勇者とメイドさん
はじまりはじまりー。
「平和なもんだねえ」
「それはフラグのつもりですか?」
「んなわけ。もうあんな苦行はゴメンだね。ただ暇」
とある暖かな昼下がり、メイドの横で羽毛クッションのソファに身体を沈めつつ一言。
俺が勇者として、人の世へ侵攻をしていた魔王を倒してから約一年が過ぎた。その旅路や終着点は想像を絶するものだったが、今では世界は復興を着々と進めている。
「ならばそういった類のことは、あまり言わない方がよろしいですよ。お忘れかもしれませんが、この世界は神の手によって管理されていますから、この会話を聞いた結果、何かしらぶち込んでくるやもしれませんから」
正直魔王を倒すまでは、そんなことを気にする余裕もなかったし、かつ地獄だったけども、終わって平和が訪れてみれば、破格の待遇で迎えられたために、何もしなくていい状態。そのままに面倒だからって何もしないと暇だし。
「暇だ」
「なら私とゲームでもしますか? まだ仕事残ってますが」
「やだよ。だってメイドさん勇者に手加減しないじゃん。何回ボロ負かしたと思ってるの」
「……237回ですね」
そう、このメイドさんはゲームがすごい強いのだ。魔王を死力を尽くして倒した勇者でも敵わないのだ。決して俺の頭が悪い訳では無い。メイドさんが強すぎるのだ。回数からしてわかる通り、暇さえあれば挑んでいたけどこのザマ。
「じゃあ、買い出し手伝っていただけますか」
「それ従者から主人に対しての提案じゃないよね」
「知恵を絞ってもそれくらいしか浮かばなかったので」
青果店のチラシを見ながら、メモにペンを走らせるメイドさん。考える気皆無じゃん。ちなみに破格の待遇で迎えられた割に、勇者付きのメイドさんがこんな主婦じみたことをしてるのには理由がある。
魔王の侵攻により、人口は減少し、世界の経済は衰え、一部地域の作物や自然は枯れ果てるなど、世界中に多大な影響が出ているため、勇者としても質素倹約に勤しもうと、多額の金を貰ってはいるが、贅沢は控えている。世界中が勇者に感謝する中、国の外聞を保つために、こちらから突き返すことも出来ないので、しばらくして落ち着いたらこっそり突き返すつもりだ。

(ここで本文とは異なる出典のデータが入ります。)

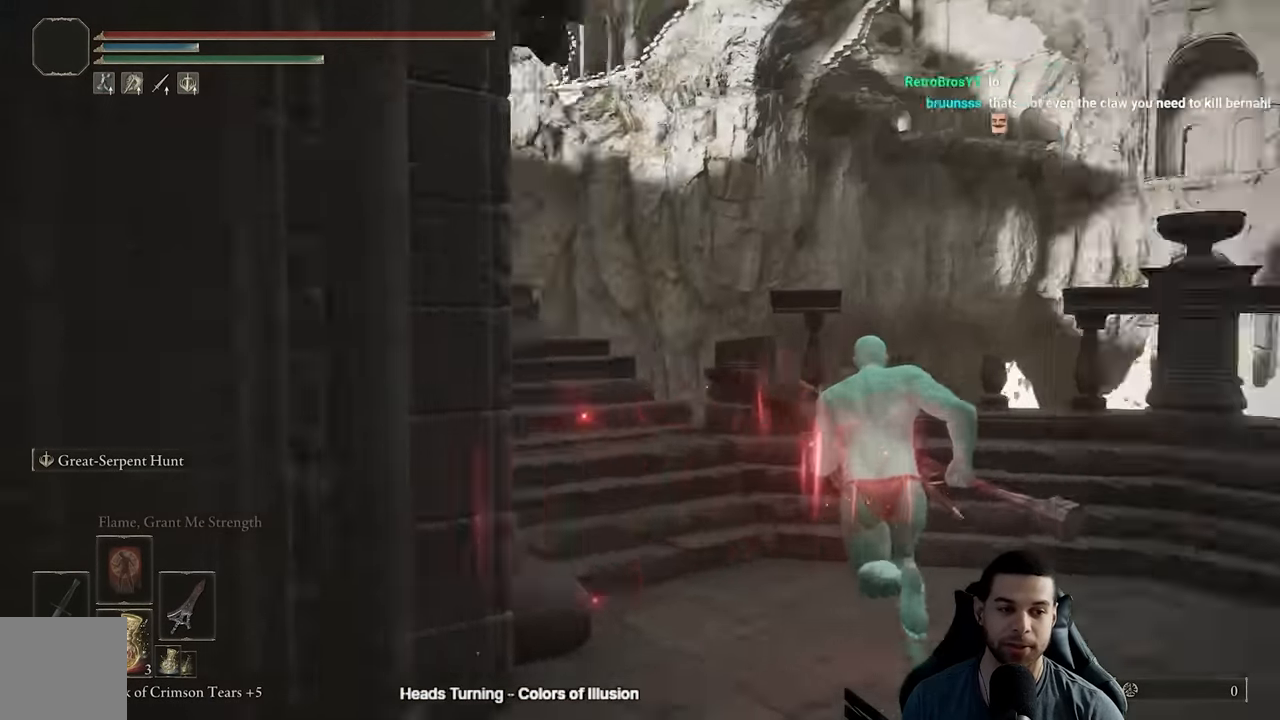
{"buttons": ["B"], "left_stick": "up", "right_stick": "center", "events": [[200, "left_stick", "up-right"], [200, "right_stick", "down-left"], [334, "right_stick", "center"], [450, "left_stick", "up"]]}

「そうですね、じゃあ適当な場所に観光にでも行ってみてはいかがですか」
「まだ復興が十分でないとこに行ってもね。あと行った先々で歓迎させちゃって、それ自体色々遅れたり迷惑になるから、こうして家にこもってるんだけどね」
「あれから一年経ったので、ある程度は大丈夫かと思ったんですけどね」
どうやら世界は魔王を倒した勇者に感謝しているらしい。そのことあまり気にせず、何時だったか戦士と隣国に行ったら、まだ大変そうな中すごい歓迎された。それ以来、なんか申し訳なくなって #stay home 。
「ん? 何やら外が騒がしいような」
「ちょっと様子を見てきますね」
そう言ってメイドさんが手を止めて、薄手のカーテンを開ける。その視線の先には、民家よりも大きなオークが三匹。あのサイズに合う女騎士はいないだろうなぁ。
「オークですよ。ご主人様」
「見りゃわかる。あれはほっといたら、まずよろしくないだろうな」
「さくっと倒してきてください。このままじゃ買い出しに行けません」
「そこですかい。ま、いいよ暇してたし」
街中に突然オークが現れるなど、正直どうかしている。だが魔王はそんなもの屁でもないレベルでどうかしていたのだ。だから慌てず騒がず、すぐ片付けに行くのだ。
「いってらっしゃいませ」
「片付けてくるから、買い出しよろしく」
その日の夕飯は肉じゃがだった。